▶ [What is being asked] Reproduce every taxonomy line in the records below word for word, but leave out the pictures.

[Data entries start]

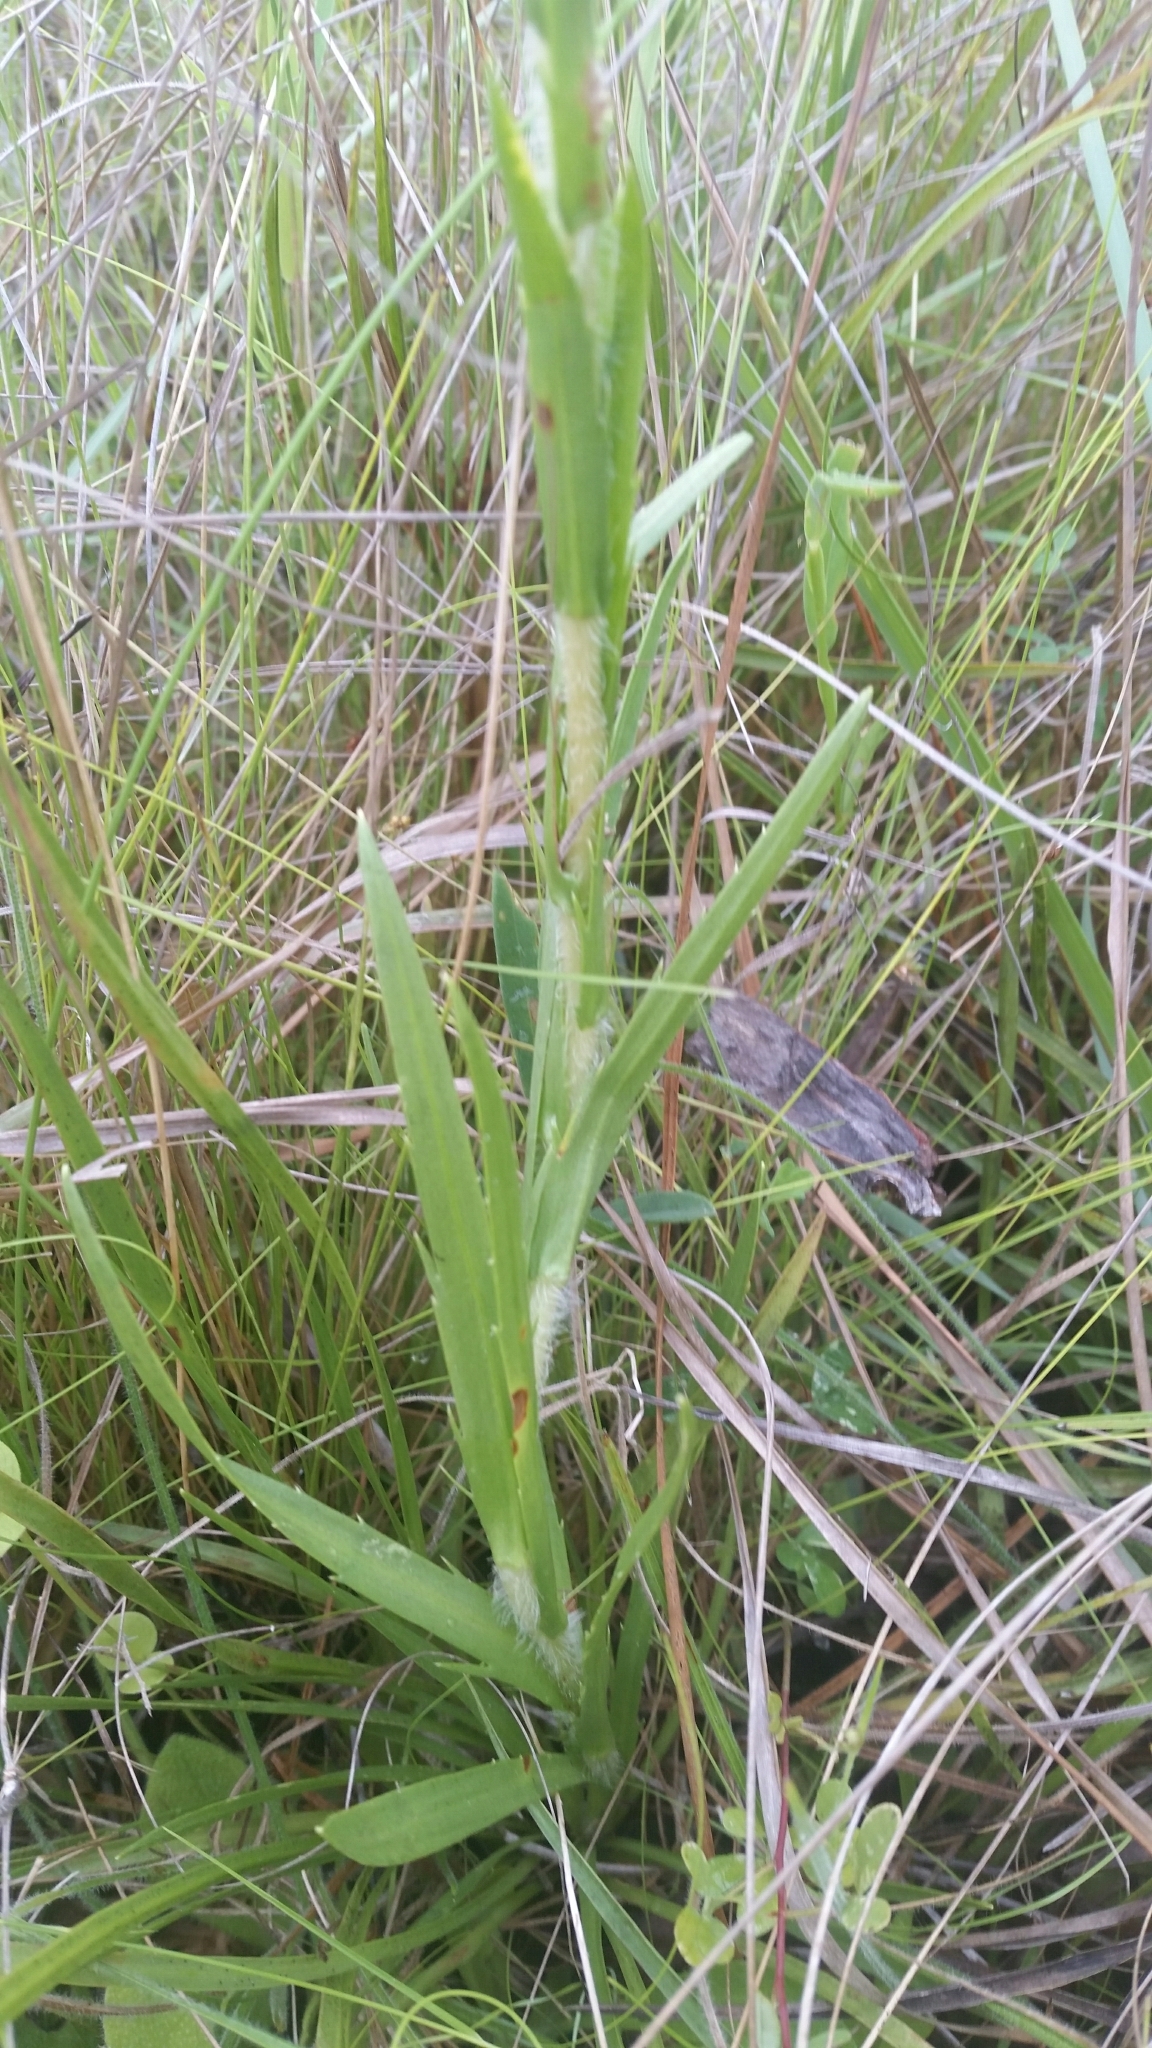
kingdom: Plantae
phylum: Tracheophyta
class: Magnoliopsida
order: Asterales
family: Asteraceae
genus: Eurybia
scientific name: Eurybia eryngiifolia
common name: Thistle-leaf aster
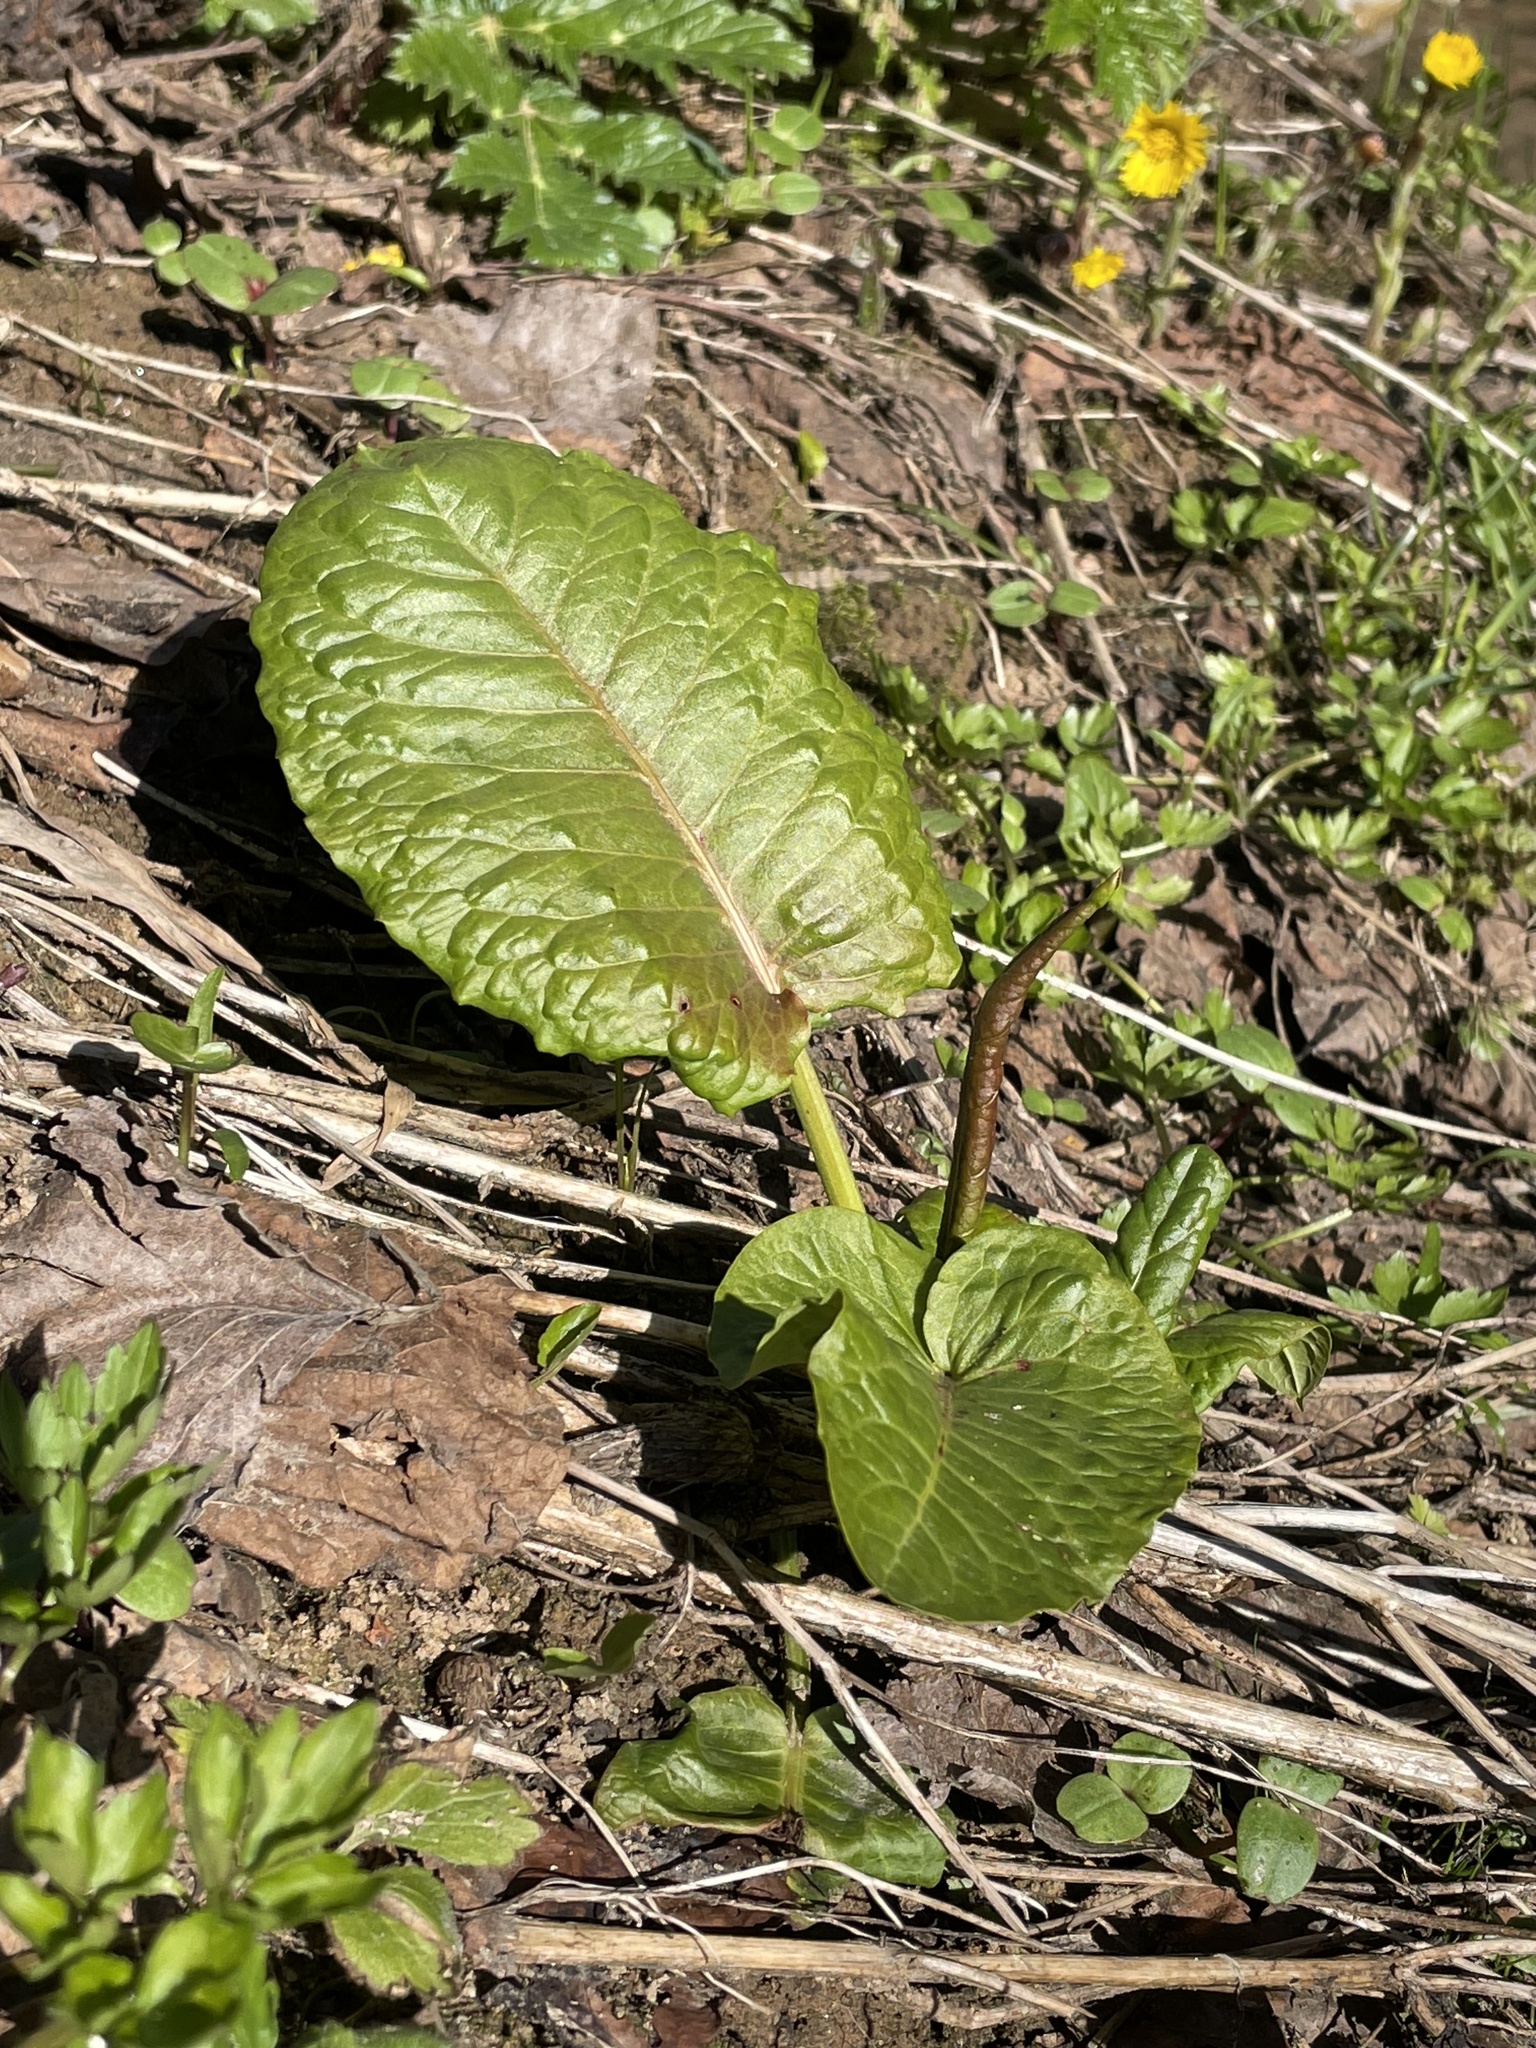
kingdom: Plantae
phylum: Tracheophyta
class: Magnoliopsida
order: Caryophyllales
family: Polygonaceae
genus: Rumex
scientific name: Rumex obtusifolius
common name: Bitter dock
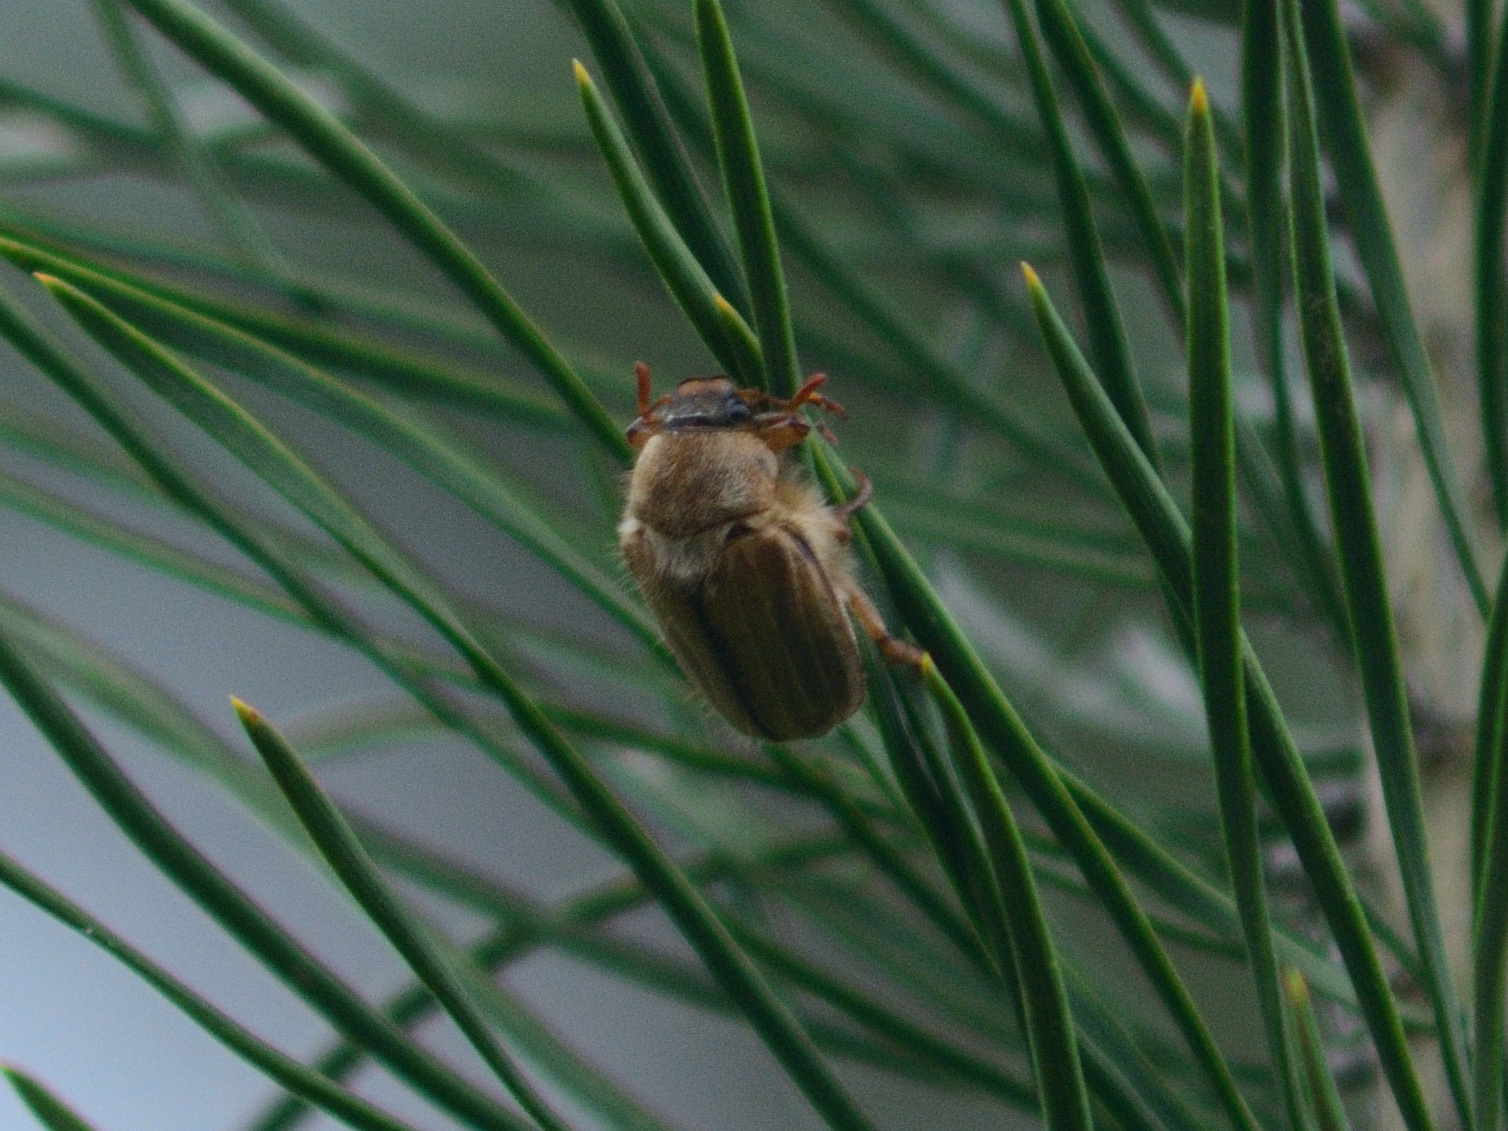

[Data entries end]

▶ [Complete answer]
kingdom: Plantae
phylum: Tracheophyta
class: Magnoliopsida
order: Asterales
family: Asteraceae
genus: Eurybia
scientific name: Eurybia eryngiifolia
common name: Thistle-leaf aster
kingdom: Plantae
phylum: Tracheophyta
class: Magnoliopsida
order: Caryophyllales
family: Polygonaceae
genus: Rumex
scientific name: Rumex obtusifolius
common name: Bitter dock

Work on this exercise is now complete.